I am continuously struck by fortuitous timing, and the fact that I wrote a fictional post, and yet I can’t seem to come up with a single word that will point me in the direction of chapter two.
The fictional post is supposed to be the first chapter of my new novel, Angel’s Fall, and yet I’ve got absolutely nothing. That being said I am not the conventional writer, my writing is mine and mine alone. I have no interest in traditional publishing, I want to give it away for free, so that people can read it right as it’s written.
I don’t have a why, it’s not because I’m lazy or afraid to option my book to traditional publishers, it’s because that’s how I work, and yet I am stuck by the idea that the reason I cannot write is because I don’t want to validate the abuse that I suffered.
I say “we” often, but the truth is that there were thirteen boys and me. I was forced to have sex with them or to suffer their company as long as our controller’s decided, I wasn’t given free reign to do whatever I want the way that the boys were, so in reality it wasn’t “we” it was “me.”
There are a lot of people that are expecting that one day I am going to write a tomb that details the abuse minutely to give validation to what was done to me, that somehow will excuse what the boys who turned into men did when they gang raped me.
The truth is that abuse has permeated every fiber of my life, and it’s taken away my ability to write.
My main character is like me, a woman filled with great power and yet surrounded by men, I have no interest in telling that story any more. It’s done, it’s passe, but mostly it’s too close to home.
I keep thinking that if I hold on long enough the story will write itself when it’s time but the truth is that writing used to be an escape for me, now it feels like work. Work I am supposed to be doing so that my abusers don’t come back and kill me for telling the truth.
I’ve used this website to tell my truth in a variety of ways that helped me survive, I’ve made sure that I am protected and the things and people and places I want to write about no longer inspire me.
I don’t see inspiration in abuse any more, I see hurt and anger and I don’t want to deal with it.
I am not asleep any more – by that I mean I have acknowledged what happened to me and I’ve been angry. I’m not angry any more, I am just bored.
Or maybe I am still in that deep seething rage phase, the one that’s burning so slow I don’t notice it. I’m not entirely sure.
Christmas this year wasn’t bad, it wasn’t great but it wasn’t terrible, which is the first year in many a year I’ve been able to say that. My mom cooked Christmas dinner at a hotel for us, we spent all week there spending time together.

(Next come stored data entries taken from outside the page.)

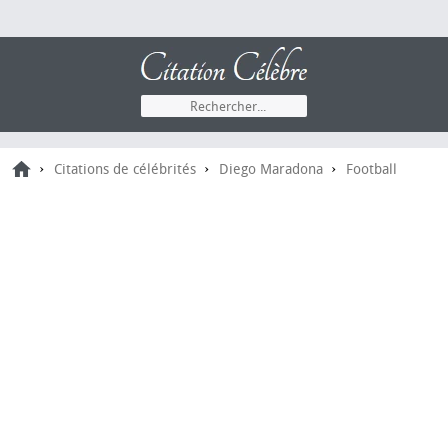
›
›
›
Citations de célébrités
Diego Maradona
Football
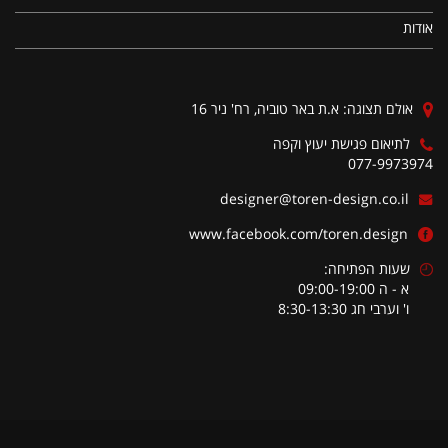
אודות
אולם תצוגה: א.ת באר טוביה, רח' ניר 16
לתיאום פגישת יעוץ וקפה
077-9973974
designer@toren-design.co.il
www.facebook.com/toren.design
שעות הפתיחה:
א - ה 09:00-19:00
ו' וערבי חג 8:30-13:30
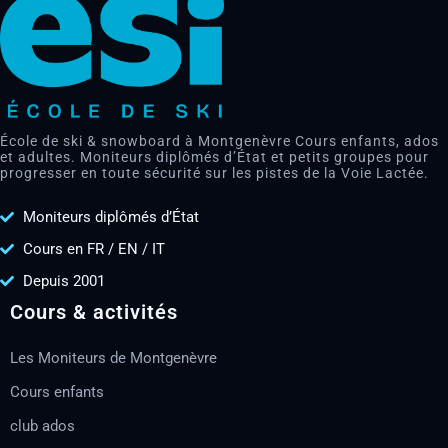
École de ski & snowboard à Montgenèvre Cours enfants, ados
et adultes. Moniteurs diplômés d’État et petits groupes pour
progresser en toute sécurité sur les pistes de la Voie Lactée.
Moniteurs diplômés d’État
Cours en FR / EN / IT
Depuis 2001
Cours & activités
Les Moniteurs de Montgenèvre
Cours enfants
club ados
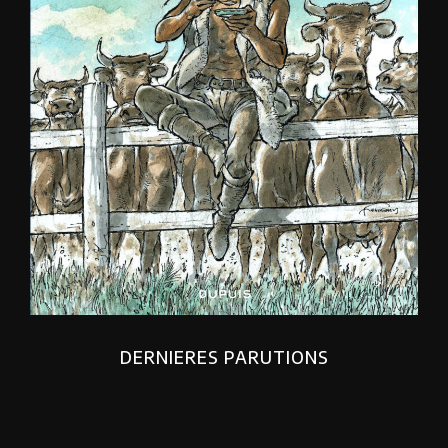
DERNIERES PARUTIONS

It was lovely actually, and I enjoyed myself, with the exception that everyone drank without worry but for me. Both my mom and my aunt are worried about my drinking, which is rather ironic since my mom barely drinks, and my aunt drinks like a fish.

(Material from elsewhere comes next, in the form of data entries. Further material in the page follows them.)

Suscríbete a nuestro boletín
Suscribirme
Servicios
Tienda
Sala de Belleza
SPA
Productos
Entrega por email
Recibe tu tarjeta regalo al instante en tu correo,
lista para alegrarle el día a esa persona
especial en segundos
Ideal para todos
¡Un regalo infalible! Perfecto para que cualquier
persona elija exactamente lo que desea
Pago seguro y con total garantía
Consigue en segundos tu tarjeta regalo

My Doctor says I’m okay to have a drink here or there as long as I’m being careful, which I always am. I deliberately do not drink by myself, and I almost always stop at three at the absolute most. Two if I’m feeling safe, three if I am feeling very safe, which lately I am.
The nightmares haven’t stopped, they just changed forms, but all that matters to me is that I can’t write fiction the way I want to.
I keep being struck by the fact that my last real counselor was also one of the men who beat me the night I was gang raped. I can’t for the life of me figure out how I found him, or why fate brought him to me, or how I could forget until I remembered, but I remembered distinctly that he was there that night, and the Police aren’t or haven’t done anything to prevent him from doing it to someone else.
I think that’s what it is that’s bothering me so much, that’s the thing that breaks my heart. These terrible things happened to me for twenty six years all because of Keith Rainier, and no one gives a fuck. They chalk it up to me being crazy, because that’s the easiest way to describe what happened to me. So I get to be the victim for the rest of my life, instead of having what happened to me validated by the same people who are paid to make sure that gang rape and child sexual abuse don’t happen.
I am going to be posting a Go Fund Me in a few weeks to help raise money for the three Pride events that I want to attend, in costume and with my love letters so I am kind of excited about that…but in accordance with the rules of New Years, I am not actually going to plan anything else.
All I can think about right now is the fact that I am too sad to write.